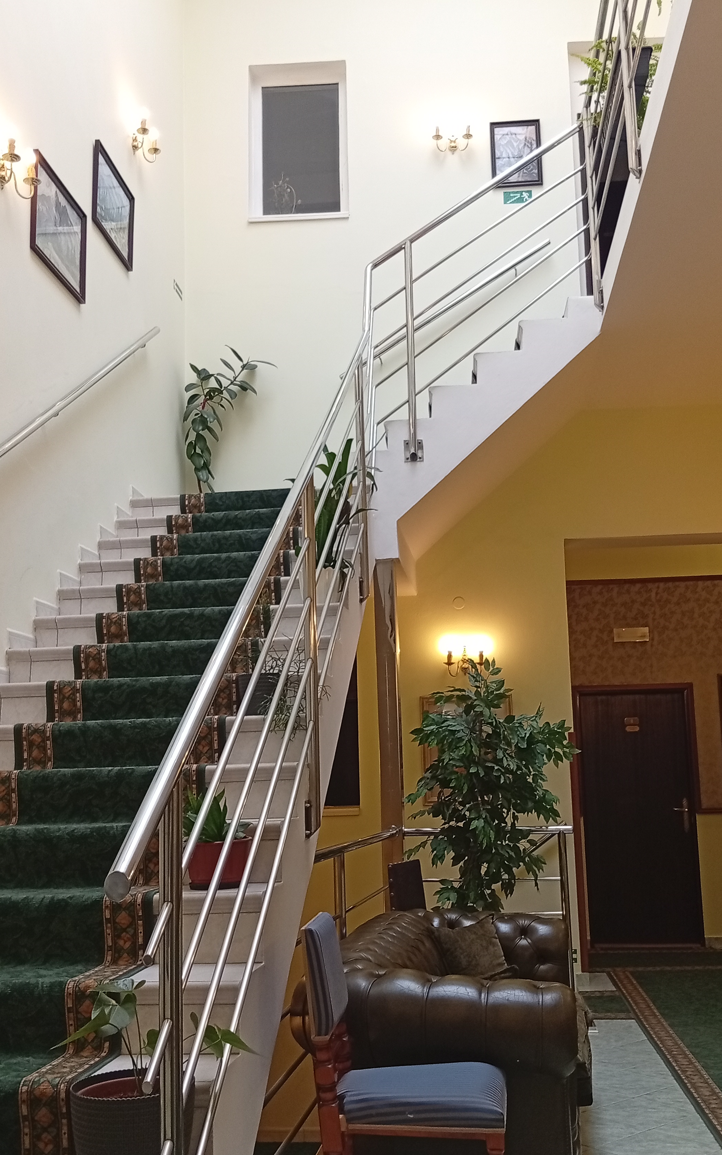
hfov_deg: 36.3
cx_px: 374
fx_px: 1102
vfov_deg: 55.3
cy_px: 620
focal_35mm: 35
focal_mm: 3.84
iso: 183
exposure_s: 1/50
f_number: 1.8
========
REQUIRED WORK: Return, exactly and without additions, the lines that run from the one containing "vfov_deg: 55.3" to the end of the material above.

ANSWER SPACE:
vfov_deg: 55.3
cy_px: 620
focal_35mm: 35
focal_mm: 3.84
iso: 183
exposure_s: 1/50
f_number: 1.8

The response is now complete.